Brief:
From the top of the entries below through the line containing "Xoyskinin imzası ilə dünyanın əsas siyasi", return every line exactly as written, please, and stop there.

○ ○ ○ ○ ○ ○ ○

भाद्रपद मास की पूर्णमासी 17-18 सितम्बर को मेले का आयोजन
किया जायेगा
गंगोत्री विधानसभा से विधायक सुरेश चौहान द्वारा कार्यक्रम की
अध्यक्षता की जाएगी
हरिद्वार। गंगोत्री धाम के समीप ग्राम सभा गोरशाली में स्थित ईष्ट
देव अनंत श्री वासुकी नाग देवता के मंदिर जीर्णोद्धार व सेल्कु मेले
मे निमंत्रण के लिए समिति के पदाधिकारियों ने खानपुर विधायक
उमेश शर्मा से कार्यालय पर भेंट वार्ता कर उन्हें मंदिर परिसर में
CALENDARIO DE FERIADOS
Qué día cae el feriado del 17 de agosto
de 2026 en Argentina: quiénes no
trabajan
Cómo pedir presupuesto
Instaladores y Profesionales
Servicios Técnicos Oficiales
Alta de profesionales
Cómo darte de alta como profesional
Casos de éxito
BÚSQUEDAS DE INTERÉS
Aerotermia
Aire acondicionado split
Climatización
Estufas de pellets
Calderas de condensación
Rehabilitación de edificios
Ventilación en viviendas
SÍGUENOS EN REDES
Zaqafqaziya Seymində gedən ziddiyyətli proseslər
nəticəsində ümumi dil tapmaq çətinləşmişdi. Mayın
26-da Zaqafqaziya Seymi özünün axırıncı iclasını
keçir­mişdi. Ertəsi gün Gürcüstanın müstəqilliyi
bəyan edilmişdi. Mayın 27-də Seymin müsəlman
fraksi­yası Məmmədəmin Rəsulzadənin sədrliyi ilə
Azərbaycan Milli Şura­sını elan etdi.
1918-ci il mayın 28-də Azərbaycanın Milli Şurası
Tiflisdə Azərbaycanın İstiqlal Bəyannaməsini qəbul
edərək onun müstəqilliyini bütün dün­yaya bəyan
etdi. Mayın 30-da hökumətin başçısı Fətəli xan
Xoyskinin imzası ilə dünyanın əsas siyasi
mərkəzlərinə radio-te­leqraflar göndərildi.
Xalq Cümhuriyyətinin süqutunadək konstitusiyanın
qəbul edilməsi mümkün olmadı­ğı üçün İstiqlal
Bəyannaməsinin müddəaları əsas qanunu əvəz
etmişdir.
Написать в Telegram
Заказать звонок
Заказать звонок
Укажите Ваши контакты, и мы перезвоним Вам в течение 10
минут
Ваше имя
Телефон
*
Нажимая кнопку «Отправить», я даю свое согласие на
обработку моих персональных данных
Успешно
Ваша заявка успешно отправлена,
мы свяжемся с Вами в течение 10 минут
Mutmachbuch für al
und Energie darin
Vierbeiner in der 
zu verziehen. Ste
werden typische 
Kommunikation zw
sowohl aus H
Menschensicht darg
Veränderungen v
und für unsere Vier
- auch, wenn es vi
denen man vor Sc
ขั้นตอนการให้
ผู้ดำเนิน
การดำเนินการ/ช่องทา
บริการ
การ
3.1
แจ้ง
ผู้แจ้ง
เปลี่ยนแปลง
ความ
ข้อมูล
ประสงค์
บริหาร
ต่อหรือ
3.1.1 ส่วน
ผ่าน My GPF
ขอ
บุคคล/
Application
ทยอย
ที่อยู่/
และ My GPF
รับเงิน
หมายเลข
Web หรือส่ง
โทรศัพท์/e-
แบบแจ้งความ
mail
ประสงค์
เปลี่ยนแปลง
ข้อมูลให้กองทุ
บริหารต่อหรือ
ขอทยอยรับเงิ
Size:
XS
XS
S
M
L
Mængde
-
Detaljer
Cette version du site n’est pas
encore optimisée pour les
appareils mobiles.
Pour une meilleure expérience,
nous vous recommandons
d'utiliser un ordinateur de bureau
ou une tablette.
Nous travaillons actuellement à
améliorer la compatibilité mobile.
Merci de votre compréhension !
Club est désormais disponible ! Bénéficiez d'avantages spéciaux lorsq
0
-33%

○ ○ ○ ○ ○ ○ ○

Answer to the problem:
भाद्रपद मास की पूर्णमासी 17-18 सितम्बर को मेले का आयोजन
किया जायेगा
गंगोत्री विधानसभा से विधायक सुरेश चौहान द्वारा कार्यक्रम की
अध्यक्षता की जाएगी
हरिद्वार। गंगोत्री धाम के समीप ग्राम सभा गोरशाली में स्थित ईष्ट
देव अनंत श्री वासुकी नाग देवता के मंदिर जीर्णोद्धार व सेल्कु मेले
मे निमंत्रण के लिए समिति के पदाधिकारियों ने खानपुर विधायक
उमेश शर्मा से कार्यालय पर भेंट वार्ता कर उन्हें मंदिर परिसर में
CALENDARIO DE FERIADOS
Qué día cae el feriado del 17 de agosto
de 2026 en Argentina: quiénes no
trabajan
Cómo pedir presupuesto
Instaladores y Profesionales
Servicios Técnicos Oficiales
Alta de profesionales
Cómo darte de alta como profesional
Casos de éxito
BÚSQUEDAS DE INTERÉS
Aerotermia
Aire acondicionado split
Climatización
Estufas de pellets
Calderas de condensación
Rehabilitación de edificios
Ventilación en viviendas
SÍGUENOS EN REDES
Zaqafqaziya Seymində gedən ziddiyyətli proseslər
nəticəsində ümumi dil tapmaq çətinləşmişdi. Mayın
26-da Zaqafqaziya Seymi özünün axırıncı iclasını
keçir­mişdi. Ertəsi gün Gürcüstanın müstəqilliyi
bəyan edilmişdi. Mayın 27-də Seymin müsəlman
fraksi­yası Məmmədəmin Rəsulzadənin sədrliyi ilə
Azərbaycan Milli Şura­sını elan etdi.
1918-ci il mayın 28-də Azərbaycanın Milli Şurası
Tiflisdə Azərbaycanın İstiqlal Bəyannaməsini qəbul
edərək onun müstəqilliyini bütün dün­yaya bəyan
etdi. Mayın 30-da hökumətin başçısı Fətəli xan
Xoyskinin imzası ilə dünyanın əsas siyasi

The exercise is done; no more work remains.